On Feb 13, 2008 3:59 PM, Shawn Walker <swalker at opensolaris.org> wrote:
>
> On Feb 13, 2008 5:24 PM, Ignacio Marambio Cat?n <darkjoker at gmail.com> 
> wrote:
> > >
> > > > I found it a very disheartening response from Sun and a total
> > > > failure to listen & work with the community.
> > >
> > > Ditto, though personally I find the lack of response to that response
> > > more disheartening.  The community does not exist as a community.
> > >
> > That's exactly what i think, i also wonder what took them so long if
> > they were going to give an answer like this
> > sun basically said that they owned the trademark and could do whatever
> > they wanted with it. It's legally accurate I think but it was a huge
> > blow to the open part of opensolaris and to the community.
>
> I think people aren't being fair here. Sun has made it very clear from
> day one that there were many restrictions surrounding the use the
> trademark. People had no problem with that.
>
> The trademark is one of the most valuable things Sun owns, and quite
> frankly, their *right* and ability to use it is small recompense for
> the millions they've spent supporting this community.
>
> Attempting to deny Sun their rightful use of that trademark is morally
> wrong to me.

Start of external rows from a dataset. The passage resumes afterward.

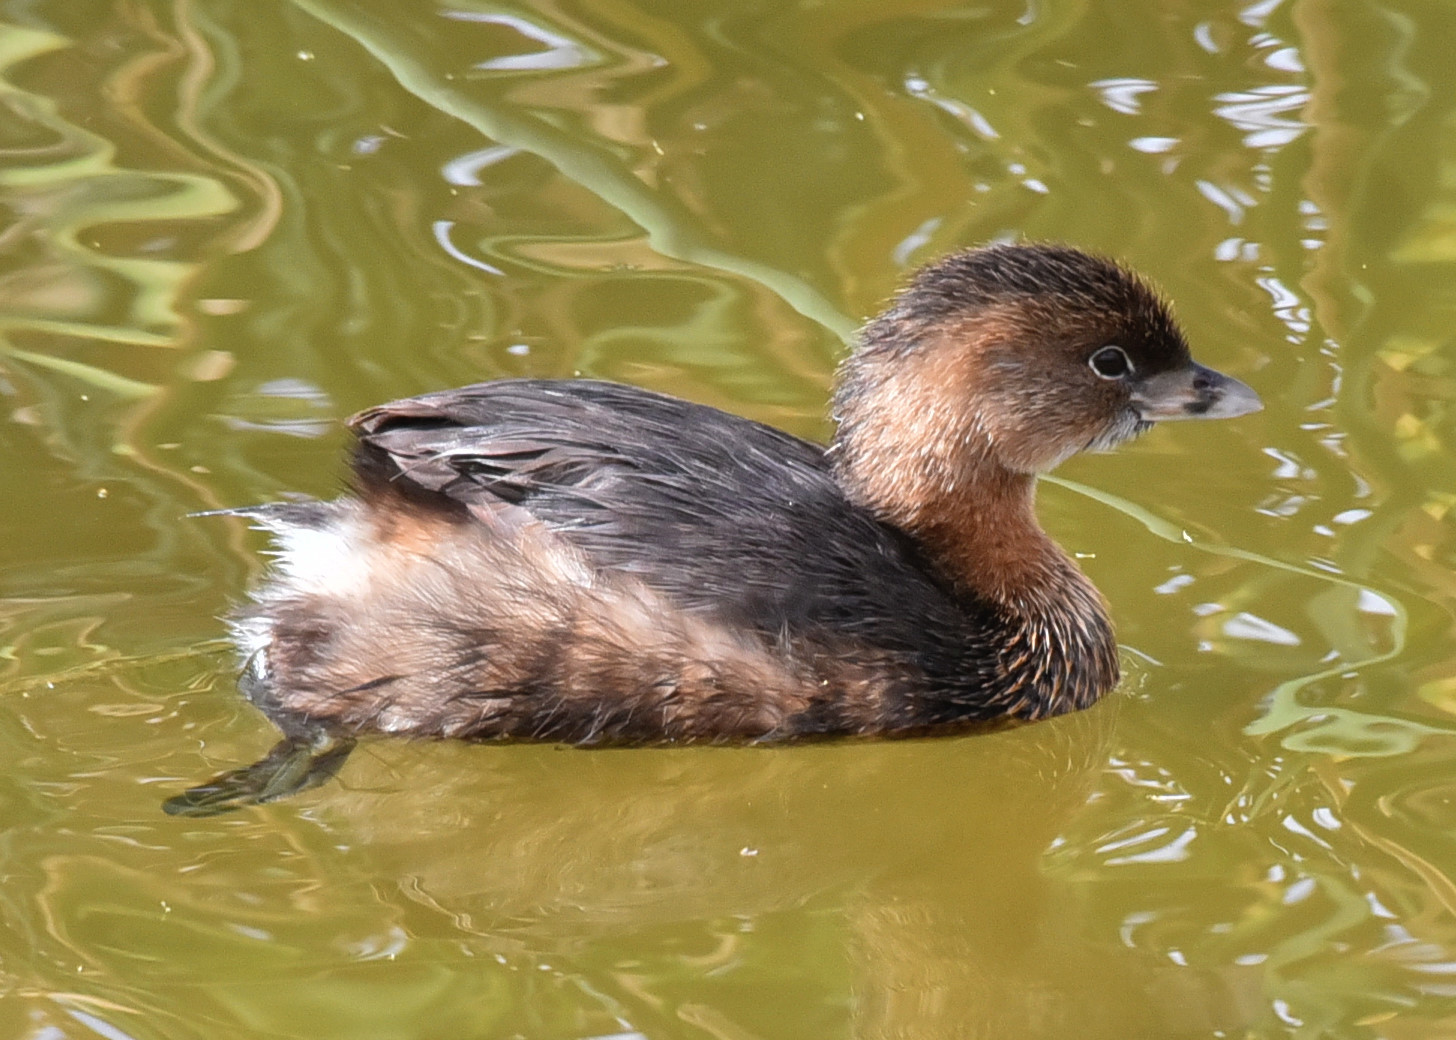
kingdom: Animalia
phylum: Chordata
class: Aves
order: Podicipediformes
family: Podicipedidae
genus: Podilymbus
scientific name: Podilymbus podiceps
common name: Pied-billed grebe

It reeks of, "the world owes me something."
>
> To me, it it is morally reprehensible to attempt to simultaneously
> complain about Sun's commercial usage of their own property and at the
> same time hold out a hand begging for a handout; which is essentially
> what some are doing.

Shawn.

Nobody's arguing that there oughtn't be restrictions on the use of the
trademark. That was never the problem. The problem is that Sun gave
the impression from the inception of the project that the OpenSolaris
trademark stood for one thing (ie: O/N et al ) , that it wouldn't be
favourably granted to one distro at the expense of others, and that
they'd work with the community to find fair guidelines if the policy
weren't working for whatever reason.

As it turns out, this is evidently not the case, and it's got some
community members (myself included) furious not at the fact that SMI
is exercising her legal right, but of the deception thus far. If Sun
had stated from the beginning something to the effect of "OpenSolaris
is our trademark, you have no say in what we do with it, and we'll
arbitrarily change the definition as it suits our marketing" there
would be less of an uproar ( and less users, presumably ).